• [Task to complete] Write out exactly the lines below from the one containing "thumb ip: (187, 233)" to the last, both ends kept, and nothing more; skip all pictures.

• [Material provided]

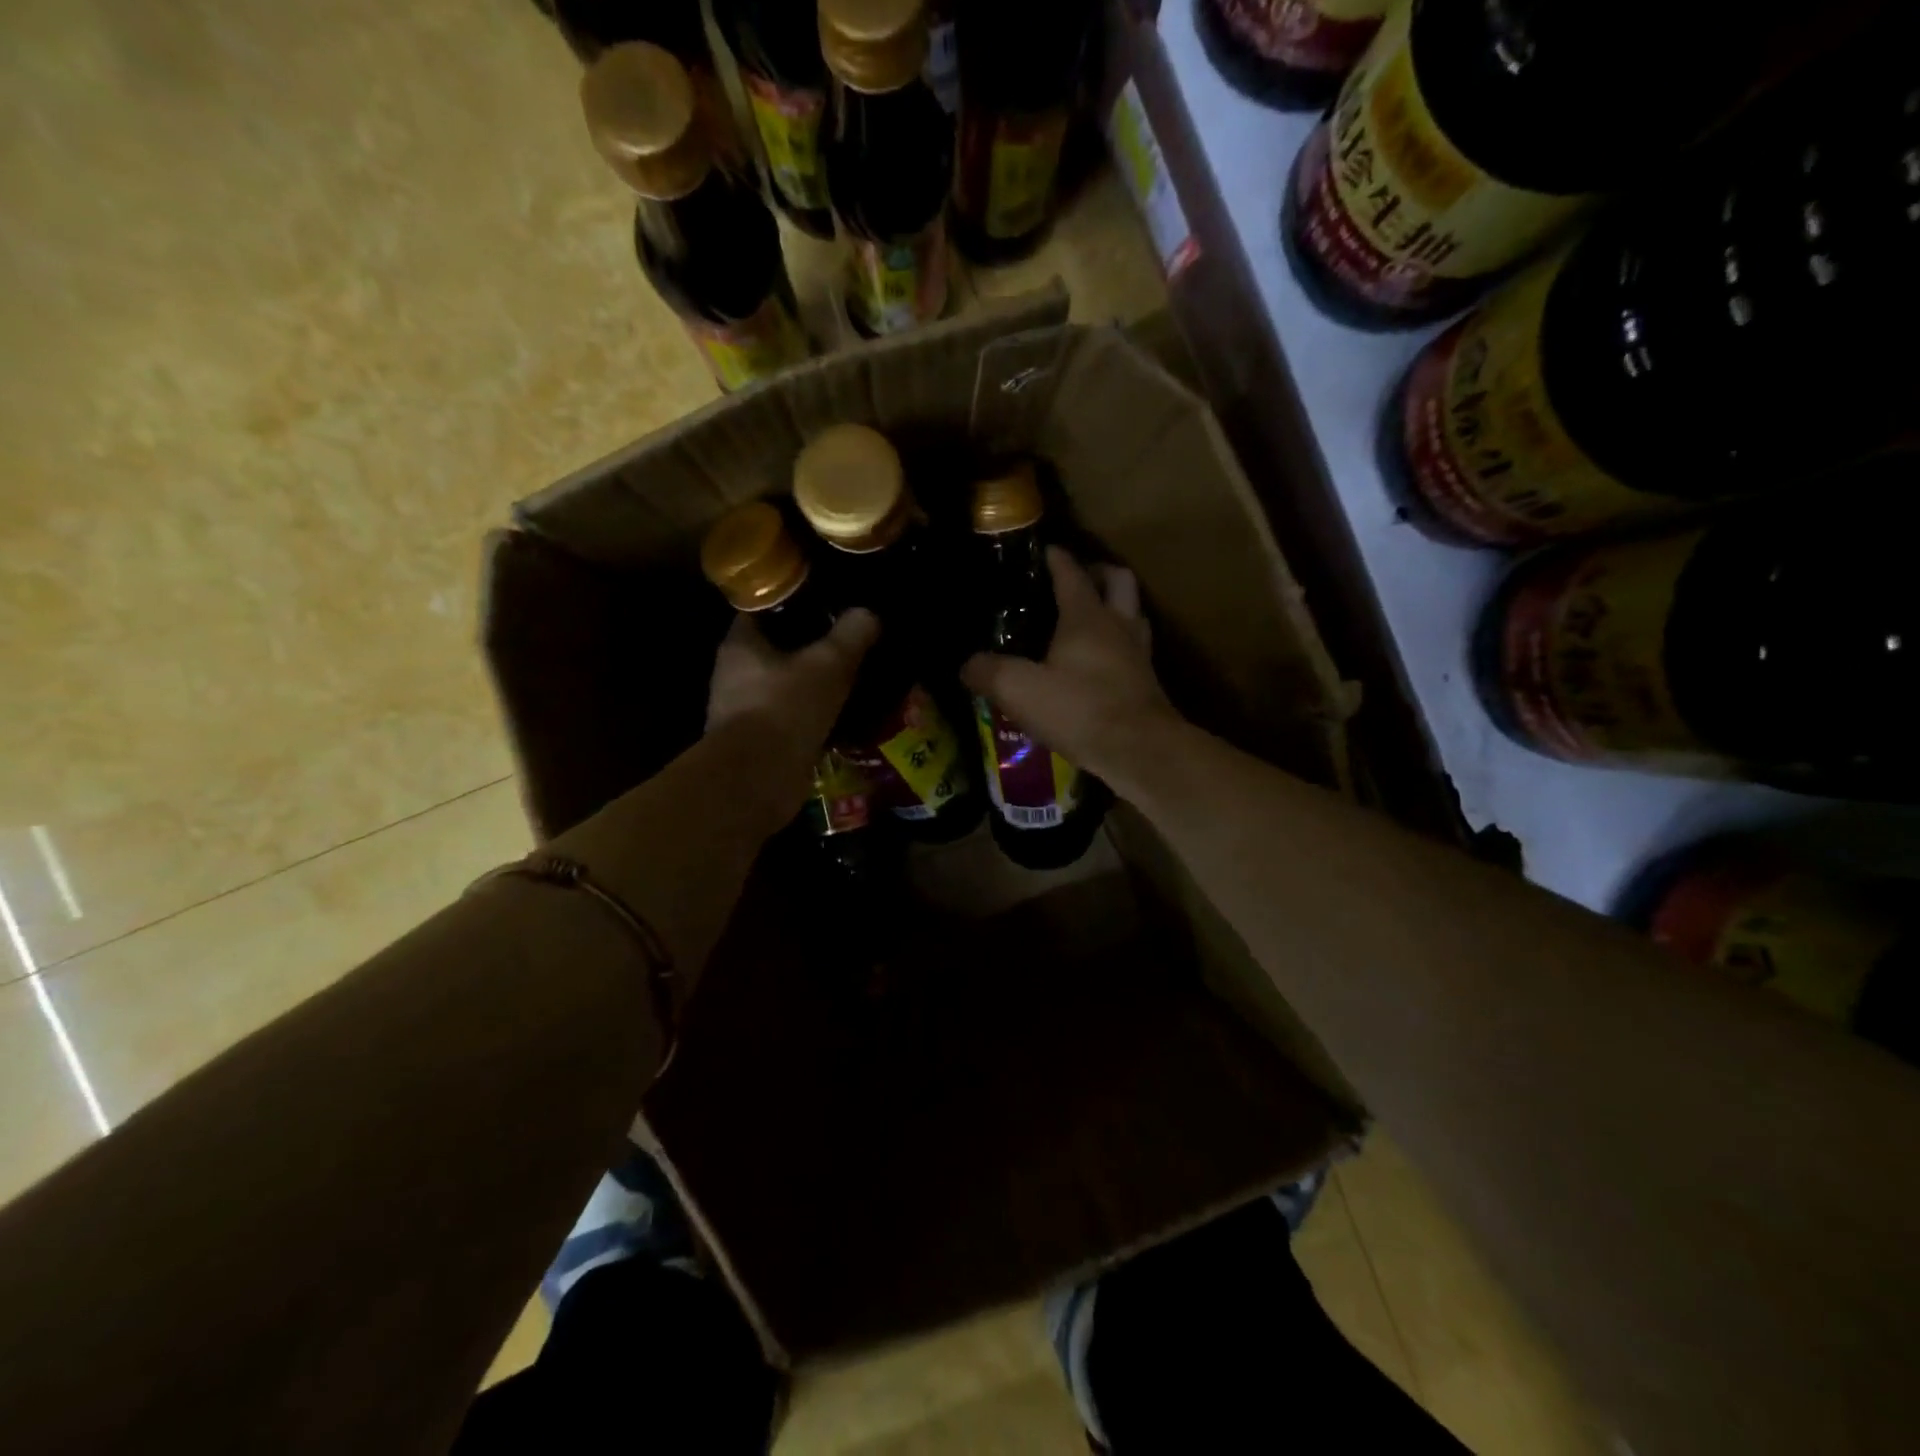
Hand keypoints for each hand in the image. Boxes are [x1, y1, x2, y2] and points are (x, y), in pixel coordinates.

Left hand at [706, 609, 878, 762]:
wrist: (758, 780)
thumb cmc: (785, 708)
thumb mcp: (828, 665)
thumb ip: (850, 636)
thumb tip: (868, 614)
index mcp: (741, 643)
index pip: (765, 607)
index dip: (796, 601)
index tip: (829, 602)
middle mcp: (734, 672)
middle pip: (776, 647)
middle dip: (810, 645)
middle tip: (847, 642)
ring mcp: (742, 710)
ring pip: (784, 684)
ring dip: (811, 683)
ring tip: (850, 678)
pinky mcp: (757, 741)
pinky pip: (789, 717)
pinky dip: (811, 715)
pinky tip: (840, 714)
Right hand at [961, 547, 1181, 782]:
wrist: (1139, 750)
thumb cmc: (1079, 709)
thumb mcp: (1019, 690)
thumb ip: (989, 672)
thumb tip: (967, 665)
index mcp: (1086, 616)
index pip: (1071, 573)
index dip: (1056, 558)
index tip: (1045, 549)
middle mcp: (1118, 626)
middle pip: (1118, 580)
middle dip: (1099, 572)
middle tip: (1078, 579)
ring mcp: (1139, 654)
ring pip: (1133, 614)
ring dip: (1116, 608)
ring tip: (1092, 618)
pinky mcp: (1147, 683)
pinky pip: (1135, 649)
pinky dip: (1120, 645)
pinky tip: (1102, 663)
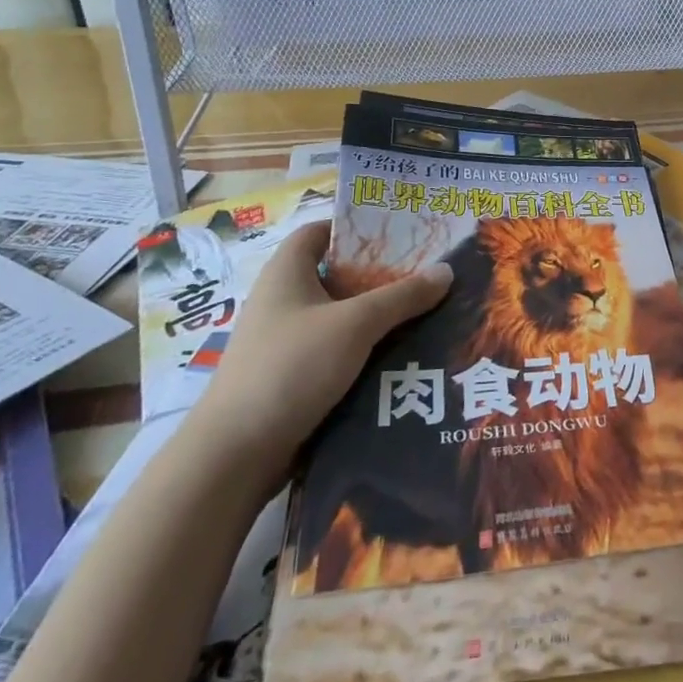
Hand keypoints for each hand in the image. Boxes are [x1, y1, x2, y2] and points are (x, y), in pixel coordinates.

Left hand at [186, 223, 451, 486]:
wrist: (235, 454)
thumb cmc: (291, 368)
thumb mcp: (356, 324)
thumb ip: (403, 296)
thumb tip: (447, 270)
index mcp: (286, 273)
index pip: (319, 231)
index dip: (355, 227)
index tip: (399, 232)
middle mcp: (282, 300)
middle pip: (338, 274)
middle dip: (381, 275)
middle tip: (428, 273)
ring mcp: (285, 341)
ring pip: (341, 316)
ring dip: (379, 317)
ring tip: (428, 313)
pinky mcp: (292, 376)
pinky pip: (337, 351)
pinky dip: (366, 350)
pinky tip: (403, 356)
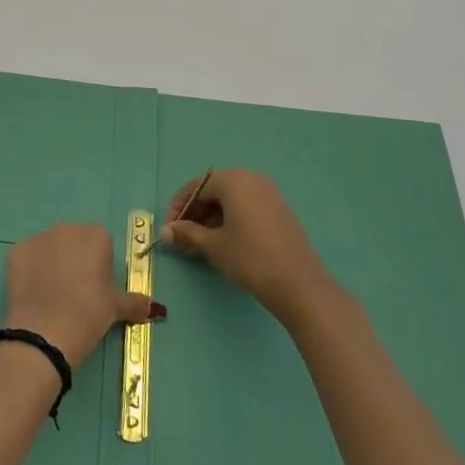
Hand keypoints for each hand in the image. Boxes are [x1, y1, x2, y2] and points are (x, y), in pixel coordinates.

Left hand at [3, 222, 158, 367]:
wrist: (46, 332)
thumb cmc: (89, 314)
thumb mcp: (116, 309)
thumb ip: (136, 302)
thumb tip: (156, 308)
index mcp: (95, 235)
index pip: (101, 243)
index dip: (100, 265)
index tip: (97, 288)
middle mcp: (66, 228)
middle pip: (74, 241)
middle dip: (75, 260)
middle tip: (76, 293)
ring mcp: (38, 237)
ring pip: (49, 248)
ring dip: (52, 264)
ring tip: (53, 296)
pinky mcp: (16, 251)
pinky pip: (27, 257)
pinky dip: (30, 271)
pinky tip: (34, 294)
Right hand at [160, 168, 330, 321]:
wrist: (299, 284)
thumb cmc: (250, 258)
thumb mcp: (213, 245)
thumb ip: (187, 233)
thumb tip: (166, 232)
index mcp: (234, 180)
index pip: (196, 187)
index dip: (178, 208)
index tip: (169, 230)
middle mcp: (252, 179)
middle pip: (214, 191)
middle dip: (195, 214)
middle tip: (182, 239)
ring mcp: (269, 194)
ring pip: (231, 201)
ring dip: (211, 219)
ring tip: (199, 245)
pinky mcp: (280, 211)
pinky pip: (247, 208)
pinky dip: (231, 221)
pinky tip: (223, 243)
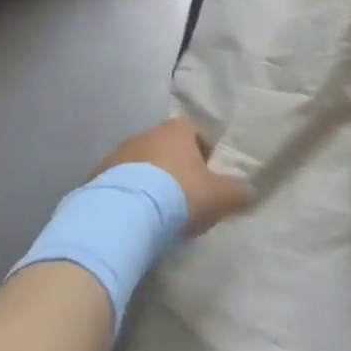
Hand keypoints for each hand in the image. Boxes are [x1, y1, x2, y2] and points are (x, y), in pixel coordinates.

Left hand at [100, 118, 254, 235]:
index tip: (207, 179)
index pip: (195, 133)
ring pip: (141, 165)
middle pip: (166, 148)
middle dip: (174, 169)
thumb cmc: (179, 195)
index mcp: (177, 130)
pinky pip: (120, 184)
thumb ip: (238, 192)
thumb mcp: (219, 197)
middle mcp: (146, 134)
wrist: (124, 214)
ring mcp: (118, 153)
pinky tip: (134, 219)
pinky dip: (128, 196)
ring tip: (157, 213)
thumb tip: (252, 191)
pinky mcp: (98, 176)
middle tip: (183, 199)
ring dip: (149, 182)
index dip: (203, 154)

• [Task output]
thumb ip: (187, 233)
thumb tip: (166, 232)
index mcp: (234, 180)
index pip: (196, 187)
index dip: (178, 208)
index tip: (169, 230)
middle mcp: (252, 179)
middle pip: (214, 191)
middle dip: (195, 214)
middle tip: (182, 239)
ring mcp: (269, 194)
ring pip: (231, 201)
ring dip: (211, 219)
ring tip: (199, 245)
pinky mcp: (280, 211)
pinky pip: (247, 208)
pinky dip: (231, 221)
pinky tip: (223, 243)
Hand keypoints for each hand in the image. Boxes are [x1, y1, x2, y2] and points are (x, y), in pixel coordinates.

Left hand at [100, 118, 254, 235]:
index tip: (207, 179)
index pip: (195, 133)
ring pip: (141, 165)
middle pip: (166, 148)
middle dip: (174, 169)
thumb cmc: (179, 195)
index mcp: (177, 130)
pinky pip: (120, 184)
thumb ip: (238, 192)
thumb mcp: (219, 197)
middle mcp: (146, 134)
wrist: (124, 214)
ring mcp: (118, 153)
pinky tip: (134, 219)
pinky dip: (128, 196)
ring tip: (157, 213)
thumb tip: (252, 191)
pinky mcp: (98, 176)
middle tip: (183, 199)
ring dip: (149, 182)
index dip: (203, 154)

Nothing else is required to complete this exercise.